• [Task details]
From the mailing list reply on the slow MIN and MAX query, copy out word for word the passage that opens with the words containing "The real problem" and closes with "with create_time ...".

• [Document excerpt]
◆ ◆ ◆ ◆
Re: SELECT MIN, MAX took longer time than SELECT COUNT, MIN, MAX

Tom Lane <tgl@xxxxxxxxxxxxx> · Fri, 20 Jan 2006 13:51:14 -0500

"Jim C. Nasby" <jnasby@xxxxxxxxxxxxx> writes:
> On Fri, Jan 20, 2006 at 12:35:36PM +0800, K C Lau wrote:
> Here's the problem... the estimate for the backwards index scan is *way*
> off:

>> ->  Limit  (cost=0.00..1.26 rows=1 width=4) (actual 
>> time=200032.928..200032.931 rows=1 loops=1)
>> ->  Index Scan Backward using pk_log on 
>> log  (cost=0.00..108047.11 rows=86089 width=4) (actual 
>> time=200032.920..200032.920 rows=1 loops=1)
>> Filter: (((create_time)::text < '2005/10/19'::text) AND 
>> (logsn IS NOT NULL))
>> Total runtime: 200051.701 ms

It's more subtle than you think.  The estimated rowcount is the
estimated number of rows fetched if the indexscan were run to
completion, which it isn't because the LIMIT cuts it off after the
first returned row.  That estimate is not bad (we can see from the
aggregate plan that the true value would have been 106708, assuming
that the "logsn IS NOT NULL" condition isn't filtering anything).

The real problem is that it's taking quite a long time for the scan
to reach the first row with create_time < 2005/10/19, which is not
too surprising if logsn is strongly correlated with create_time ...
but in the absence of any cross-column statistics the planner has
no very good way to know that.  (Hm ... but both of them probably
also show a strong correlation to physical order ... we could look
at that maybe ...)  The default assumption is that the two columns
aren't correlated and so it should not take long to hit the first such
row, which is why the planner likes the indexscan/limit plan.

			regards, tom lane
◆ ◆ ◆ ◆
• [Data extract]
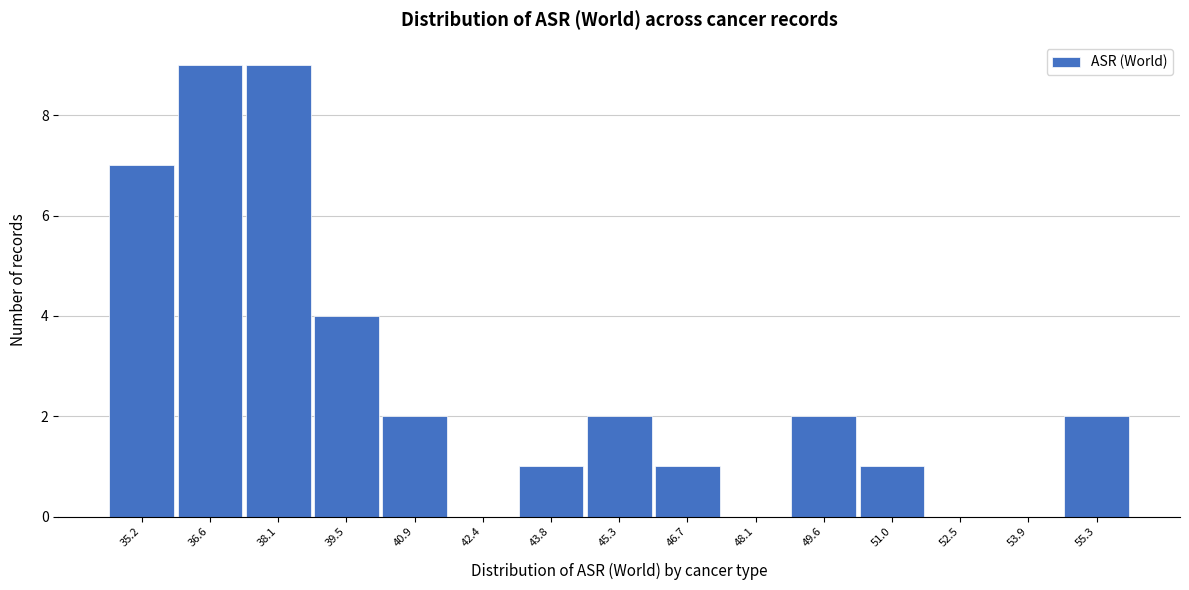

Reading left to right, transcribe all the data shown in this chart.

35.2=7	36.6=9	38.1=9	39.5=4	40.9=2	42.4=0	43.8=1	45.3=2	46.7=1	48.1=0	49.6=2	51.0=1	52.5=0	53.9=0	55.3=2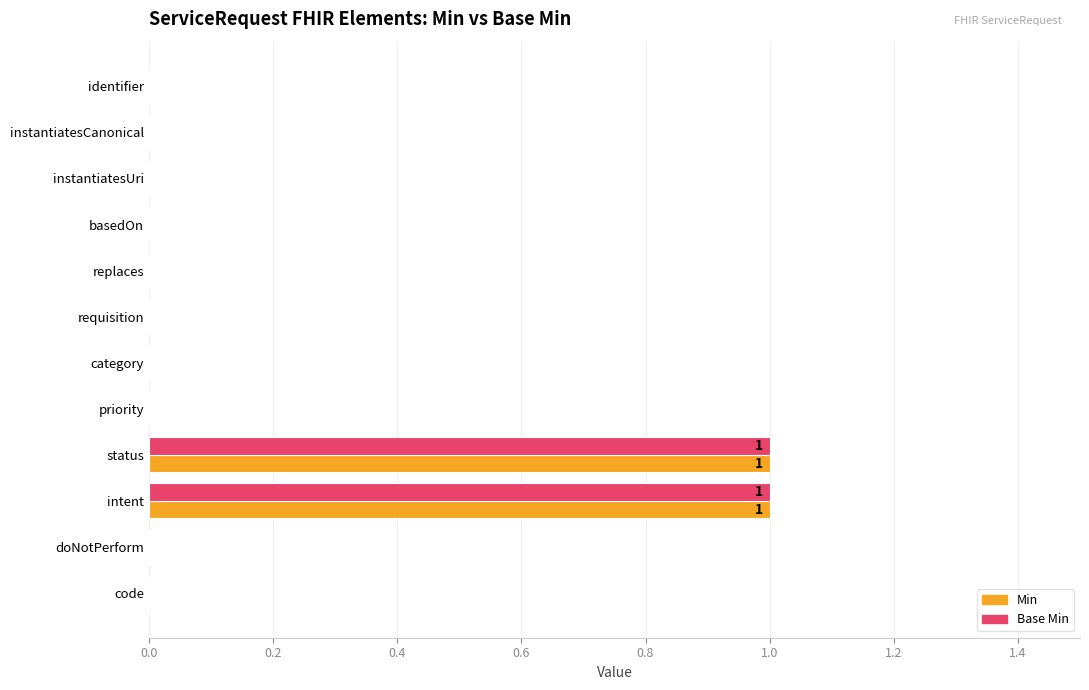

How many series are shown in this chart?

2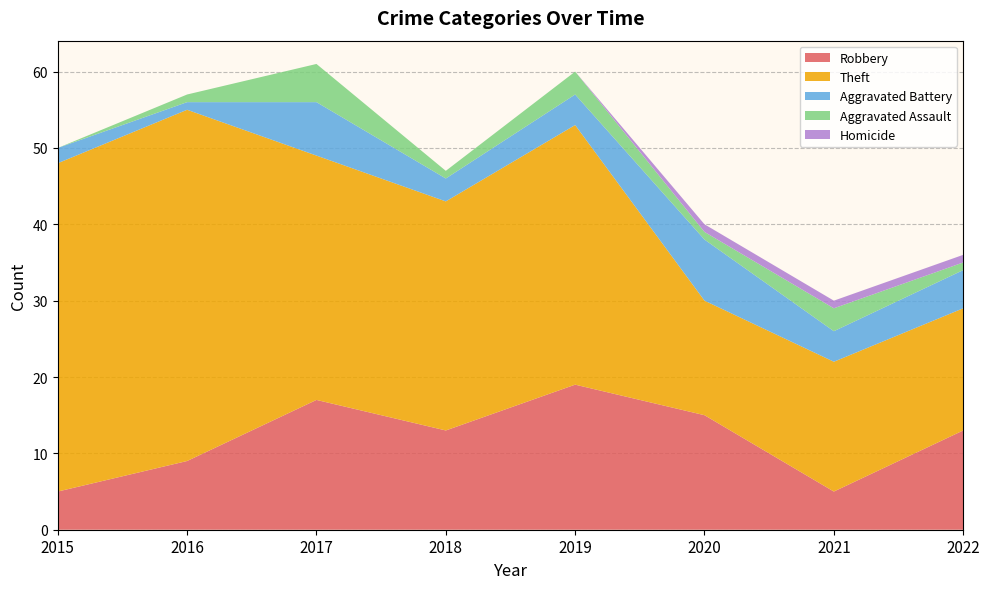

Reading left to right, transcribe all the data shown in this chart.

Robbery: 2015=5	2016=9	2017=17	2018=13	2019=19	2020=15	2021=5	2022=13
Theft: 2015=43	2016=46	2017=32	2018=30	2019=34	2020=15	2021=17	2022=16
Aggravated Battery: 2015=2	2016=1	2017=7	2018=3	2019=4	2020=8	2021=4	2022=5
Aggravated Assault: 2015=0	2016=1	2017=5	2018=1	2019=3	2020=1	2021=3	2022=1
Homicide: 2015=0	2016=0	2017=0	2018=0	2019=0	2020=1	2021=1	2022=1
◆ ◆ ◆ ◆
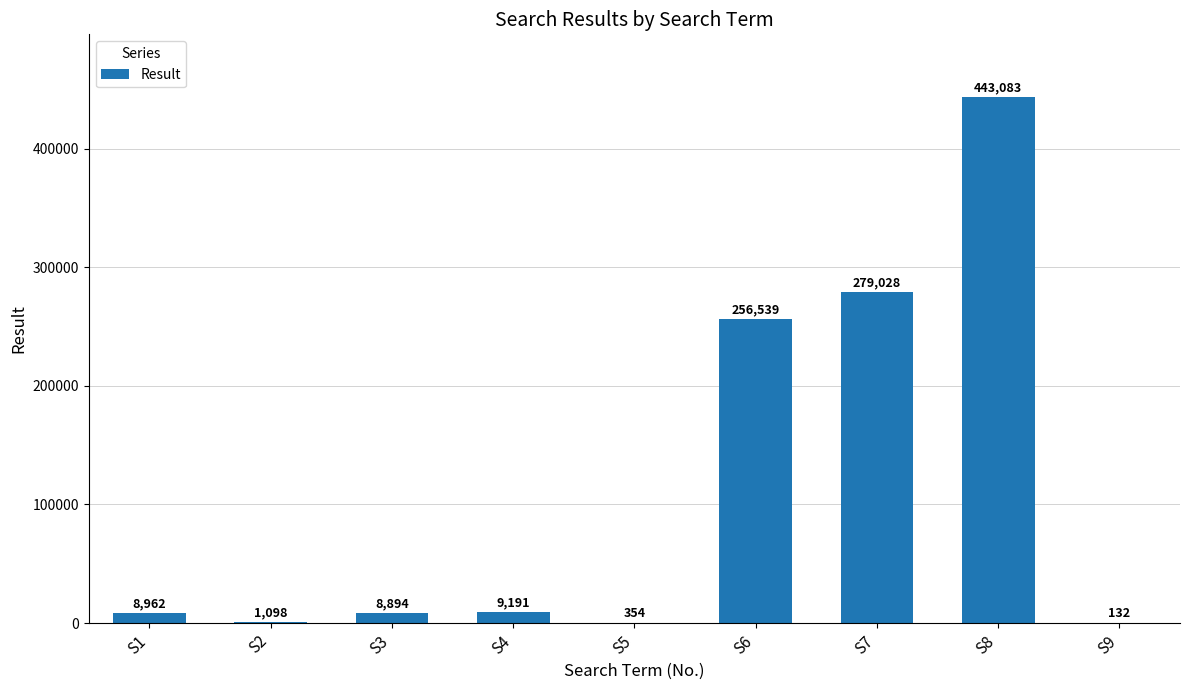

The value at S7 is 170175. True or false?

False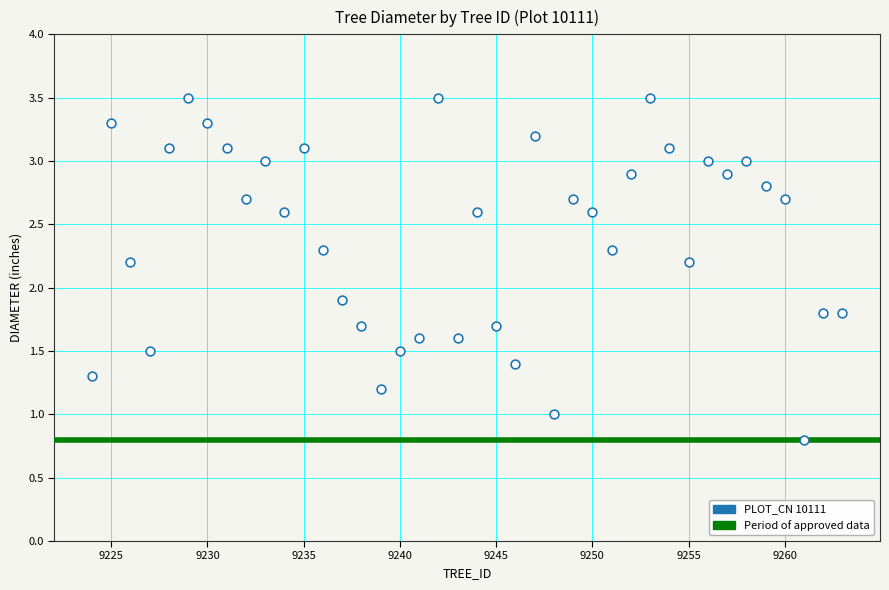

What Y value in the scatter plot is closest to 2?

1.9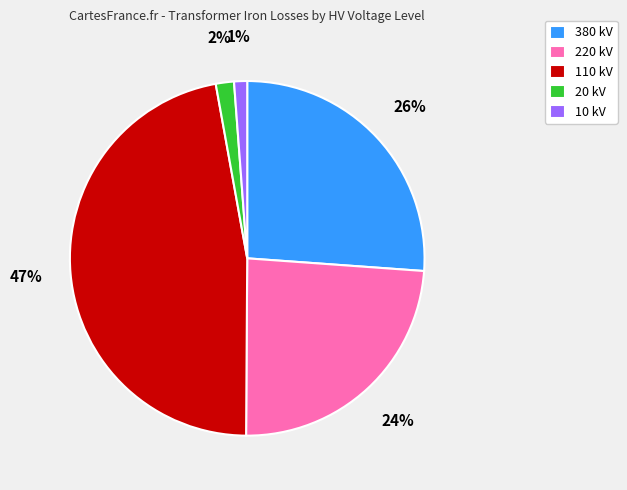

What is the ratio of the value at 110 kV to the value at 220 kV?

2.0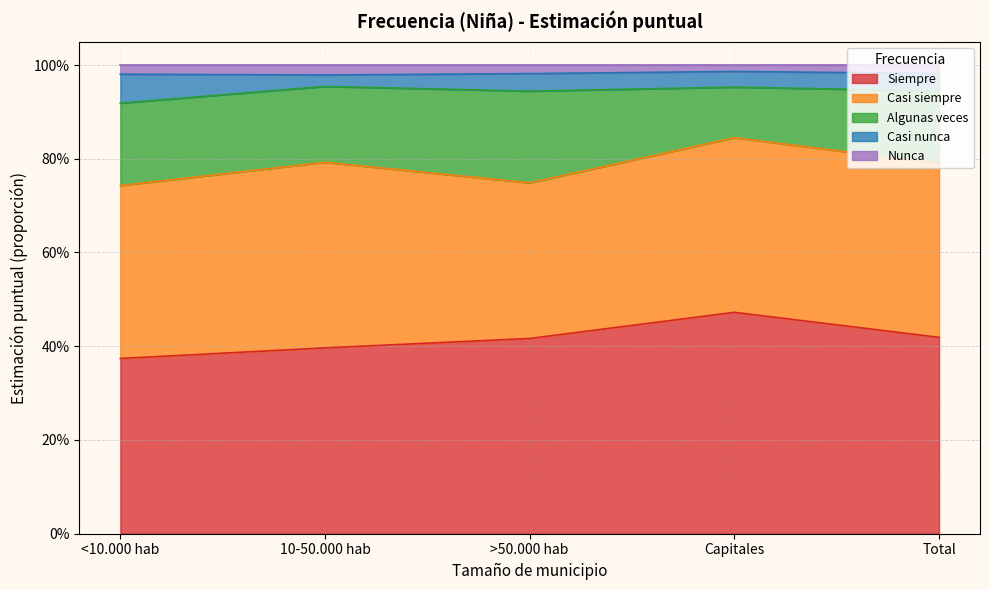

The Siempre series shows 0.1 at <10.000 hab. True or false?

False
◆ ◆ ◆ ◆
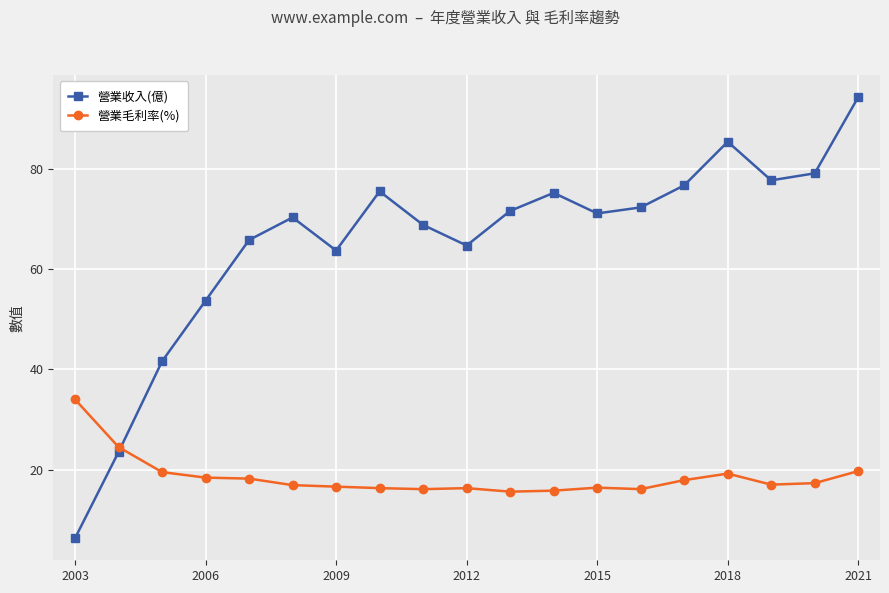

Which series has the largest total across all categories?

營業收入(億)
◆ ◆ ◆ ◆
• [Expected output]
The real problem is that it's taking quite a long time for the scan
to reach the first row with create_time < 2005/10/19, which is not
too surprising if logsn is strongly correlated with create_time ...